Saved entries
========

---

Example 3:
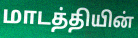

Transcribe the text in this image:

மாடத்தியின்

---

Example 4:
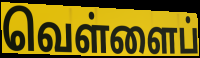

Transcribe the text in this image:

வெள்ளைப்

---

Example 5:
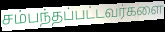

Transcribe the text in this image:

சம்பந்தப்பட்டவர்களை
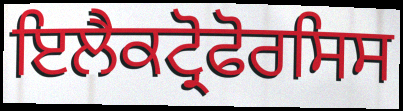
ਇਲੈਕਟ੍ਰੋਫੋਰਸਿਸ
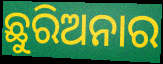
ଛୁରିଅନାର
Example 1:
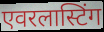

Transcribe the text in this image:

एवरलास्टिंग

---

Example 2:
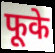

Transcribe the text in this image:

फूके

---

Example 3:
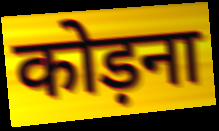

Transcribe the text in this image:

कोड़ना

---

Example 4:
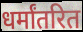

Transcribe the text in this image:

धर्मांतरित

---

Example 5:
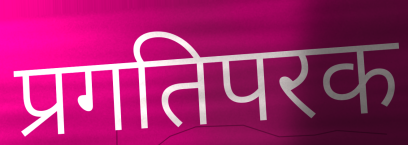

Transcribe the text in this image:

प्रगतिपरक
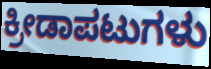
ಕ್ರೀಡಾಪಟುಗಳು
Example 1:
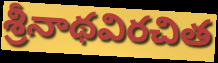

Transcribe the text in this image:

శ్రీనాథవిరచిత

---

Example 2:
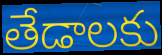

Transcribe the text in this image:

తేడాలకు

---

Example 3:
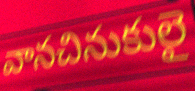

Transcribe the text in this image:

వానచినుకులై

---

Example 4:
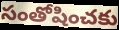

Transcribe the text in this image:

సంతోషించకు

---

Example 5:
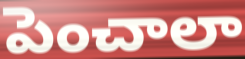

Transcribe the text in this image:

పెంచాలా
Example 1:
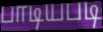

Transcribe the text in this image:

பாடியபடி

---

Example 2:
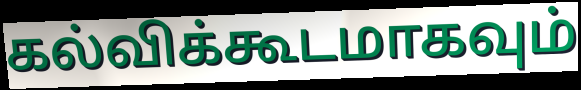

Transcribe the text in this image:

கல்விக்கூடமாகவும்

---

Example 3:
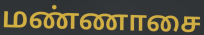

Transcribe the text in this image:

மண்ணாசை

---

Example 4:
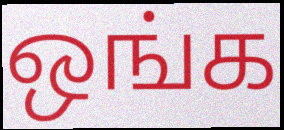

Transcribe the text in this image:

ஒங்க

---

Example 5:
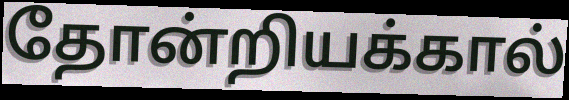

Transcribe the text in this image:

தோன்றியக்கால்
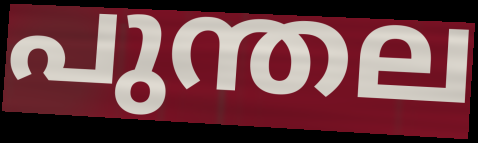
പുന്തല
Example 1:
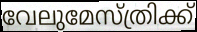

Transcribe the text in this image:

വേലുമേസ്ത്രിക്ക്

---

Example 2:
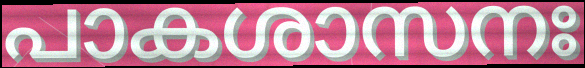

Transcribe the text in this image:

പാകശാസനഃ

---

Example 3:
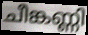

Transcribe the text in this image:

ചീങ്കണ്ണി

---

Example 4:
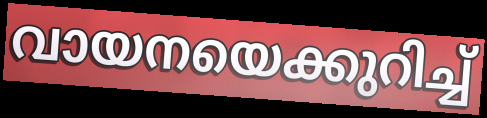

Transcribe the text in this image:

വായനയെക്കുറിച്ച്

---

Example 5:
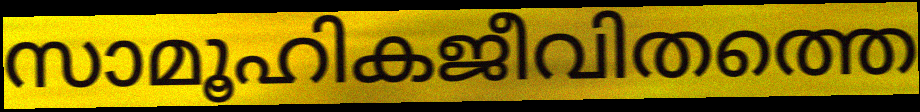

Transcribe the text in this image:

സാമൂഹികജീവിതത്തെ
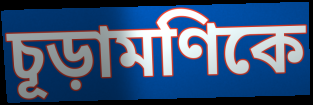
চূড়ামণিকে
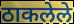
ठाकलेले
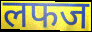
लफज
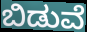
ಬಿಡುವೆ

========

Activity: Repeat the data in full and exactly. Omit pictures.

Completed exercise:
---

Example 3:

Transcribe the text in this image:

மாடத்தியின்

---

Example 4:

Transcribe the text in this image:

வெள்ளைப்

---

Example 5:

Transcribe the text in this image:

சம்பந்தப்பட்டவர்களை
ਇਲੈਕਟ੍ਰੋਫੋਰਸਿਸ
ଛୁରିଅନାର
Example 1:

Transcribe the text in this image:

एवरलास्टिंग

---

Example 2:

Transcribe the text in this image:

फूके

---

Example 3:

Transcribe the text in this image:

कोड़ना

---

Example 4:

Transcribe the text in this image:

धर्मांतरित

---

Example 5:

Transcribe the text in this image:

प्रगतिपरक
ಕ್ರೀಡಾಪಟುಗಳು
Example 1:

Transcribe the text in this image:

శ్రీనాథవిరచిత

---

Example 2:

Transcribe the text in this image:

తేడాలకు

---

Example 3:

Transcribe the text in this image:

వానచినుకులై

---

Example 4:

Transcribe the text in this image:

సంతోషించకు

---

Example 5:

Transcribe the text in this image:

పెంచాలా
Example 1:

Transcribe the text in this image:

பாடியபடி

---

Example 2:

Transcribe the text in this image:

கல்விக்கூடமாகவும்

---

Example 3:

Transcribe the text in this image:

மண்ணாசை

---

Example 4:

Transcribe the text in this image:

ஒங்க

---

Example 5:

Transcribe the text in this image:

தோன்றியக்கால்
പുന്തല
Example 1:

Transcribe the text in this image:

വേലുമേസ്ത്രിക്ക്

---

Example 2:

Transcribe the text in this image:

പാകശാസനഃ

---

Example 3:

Transcribe the text in this image:

ചീങ്കണ്ണി

---

Example 4:

Transcribe the text in this image:

വായനയെക്കുറിച്ച്

---

Example 5:

Transcribe the text in this image:

സാമൂഹികജീവിതത്തെ
চূড়ামণিকে
ठाकलेले
लफज
ಬಿಡುವೆ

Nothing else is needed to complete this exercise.